Taylor series for tetration
$x \uparrow \uparrow m$ is never analytic at $x = 0$ for $m > 1$. For example, consider $m = 2$, then you have the function $x \uparrow \uparrow 2 = x^x = e^{x \ln x}$ which clearly has a branch point at $x = 0$ and hence is not analytic. You can see this if we substitute $\ln x = 2\pi i n + \log x$ where $\log$ represents the principal branch of the logarithm, in which case we have $x^x = e^{x (2\pi i n + \log x)} = e^{x 2 \pi i n} e^{x\log x}$, which certainly depends on $n$ as long as $x$ is not an integer. You have similar problems for all $m > 1$.

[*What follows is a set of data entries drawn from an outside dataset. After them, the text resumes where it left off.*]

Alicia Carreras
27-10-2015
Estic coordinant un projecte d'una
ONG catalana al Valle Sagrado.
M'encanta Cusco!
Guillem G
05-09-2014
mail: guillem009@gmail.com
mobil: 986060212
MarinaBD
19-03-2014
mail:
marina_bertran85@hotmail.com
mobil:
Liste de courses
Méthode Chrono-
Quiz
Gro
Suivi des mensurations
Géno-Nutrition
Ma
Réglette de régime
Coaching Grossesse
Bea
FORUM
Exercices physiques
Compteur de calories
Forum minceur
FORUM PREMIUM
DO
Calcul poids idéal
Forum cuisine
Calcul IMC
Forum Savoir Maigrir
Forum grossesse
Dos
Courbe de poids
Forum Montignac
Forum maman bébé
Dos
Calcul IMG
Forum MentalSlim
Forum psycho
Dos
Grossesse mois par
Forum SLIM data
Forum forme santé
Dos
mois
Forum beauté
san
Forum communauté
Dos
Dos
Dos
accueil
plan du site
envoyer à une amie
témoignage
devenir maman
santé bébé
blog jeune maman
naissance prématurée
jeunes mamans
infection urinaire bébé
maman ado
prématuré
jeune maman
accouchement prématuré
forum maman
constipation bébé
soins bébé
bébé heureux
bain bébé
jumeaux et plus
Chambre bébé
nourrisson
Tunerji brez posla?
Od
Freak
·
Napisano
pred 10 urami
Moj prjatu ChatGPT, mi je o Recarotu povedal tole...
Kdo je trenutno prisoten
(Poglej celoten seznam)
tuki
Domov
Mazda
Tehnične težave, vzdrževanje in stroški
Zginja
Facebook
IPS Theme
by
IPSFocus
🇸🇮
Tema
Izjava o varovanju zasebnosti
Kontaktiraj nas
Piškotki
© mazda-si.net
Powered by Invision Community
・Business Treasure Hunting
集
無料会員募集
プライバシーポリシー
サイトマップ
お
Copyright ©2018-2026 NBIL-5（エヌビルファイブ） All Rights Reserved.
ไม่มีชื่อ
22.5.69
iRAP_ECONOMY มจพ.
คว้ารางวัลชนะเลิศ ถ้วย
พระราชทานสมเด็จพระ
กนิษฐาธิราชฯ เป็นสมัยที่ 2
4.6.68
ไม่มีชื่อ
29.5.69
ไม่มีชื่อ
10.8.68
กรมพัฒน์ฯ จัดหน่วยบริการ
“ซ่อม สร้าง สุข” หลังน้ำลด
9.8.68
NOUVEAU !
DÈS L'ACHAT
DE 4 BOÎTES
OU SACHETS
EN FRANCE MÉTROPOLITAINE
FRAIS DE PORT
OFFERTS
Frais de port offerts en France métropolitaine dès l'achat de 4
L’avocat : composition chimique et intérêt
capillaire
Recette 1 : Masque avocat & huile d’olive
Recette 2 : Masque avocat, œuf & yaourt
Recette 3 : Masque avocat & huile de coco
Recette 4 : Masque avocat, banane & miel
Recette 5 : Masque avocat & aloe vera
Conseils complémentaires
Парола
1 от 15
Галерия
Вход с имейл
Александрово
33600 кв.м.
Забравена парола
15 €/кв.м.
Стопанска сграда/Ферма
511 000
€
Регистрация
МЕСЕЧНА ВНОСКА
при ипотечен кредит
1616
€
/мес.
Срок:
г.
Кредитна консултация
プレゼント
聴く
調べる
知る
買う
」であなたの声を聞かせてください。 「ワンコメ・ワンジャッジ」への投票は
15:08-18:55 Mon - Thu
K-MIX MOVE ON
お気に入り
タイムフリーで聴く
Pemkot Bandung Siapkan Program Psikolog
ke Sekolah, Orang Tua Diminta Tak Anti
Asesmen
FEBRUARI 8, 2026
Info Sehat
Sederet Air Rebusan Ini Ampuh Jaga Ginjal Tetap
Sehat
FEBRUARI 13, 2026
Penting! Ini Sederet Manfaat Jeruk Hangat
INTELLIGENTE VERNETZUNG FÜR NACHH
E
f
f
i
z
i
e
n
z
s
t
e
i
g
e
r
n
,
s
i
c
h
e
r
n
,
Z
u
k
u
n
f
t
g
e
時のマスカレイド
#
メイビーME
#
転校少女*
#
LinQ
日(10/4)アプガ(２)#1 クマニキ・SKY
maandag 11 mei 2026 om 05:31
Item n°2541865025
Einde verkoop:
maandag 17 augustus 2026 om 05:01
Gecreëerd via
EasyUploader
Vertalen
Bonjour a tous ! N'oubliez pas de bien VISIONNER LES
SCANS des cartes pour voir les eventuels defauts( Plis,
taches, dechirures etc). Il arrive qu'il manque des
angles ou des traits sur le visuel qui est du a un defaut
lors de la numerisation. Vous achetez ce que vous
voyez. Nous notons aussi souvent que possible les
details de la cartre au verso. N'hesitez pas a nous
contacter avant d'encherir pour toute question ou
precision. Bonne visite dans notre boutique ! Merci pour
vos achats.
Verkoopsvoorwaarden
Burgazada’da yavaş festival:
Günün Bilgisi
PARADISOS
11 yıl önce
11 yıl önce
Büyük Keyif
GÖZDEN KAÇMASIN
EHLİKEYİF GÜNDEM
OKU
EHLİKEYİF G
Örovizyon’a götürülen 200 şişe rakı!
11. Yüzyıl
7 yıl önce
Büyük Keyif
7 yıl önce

The function $x \uparrow \uparrow m$ is always analytic at $1$, which can be seen inductively: Clearly for $m=1$ it is analytic at $1$. If $x \uparrow \uparrow m$ is analytic at 1, then $x \uparrow \uparrow{(m+1)} = e^{(\ln x)(x\uparrow \uparrow m)}$ is analytic at $1$ because $\exp$ is analytic everwhere and $\ln$ is analytic at 1. The Taylor series of $x \uparrow \uparrow m$ at $1$ is not very nice, but the terms can be computed explicitly. Wolfram Mathworld tells us that $$ (e^x) \uparrow\uparrow m = \sum_{n=0}^m \frac{(n+1)^n}{(n+1)!} x^n + \sum_{n = m+1}^\infty a_{m n} x^n$$ where $a_{m n}$ have a rather complicated recursive formula. To compute the Taylor series of $x \uparrow\uparrow m$ at $1$, you could compose the above series with the series for $\ln(x)$ at $1$ using Faa di Bruno's formula. Not very simple, but it probably as close to a closed form as you will get.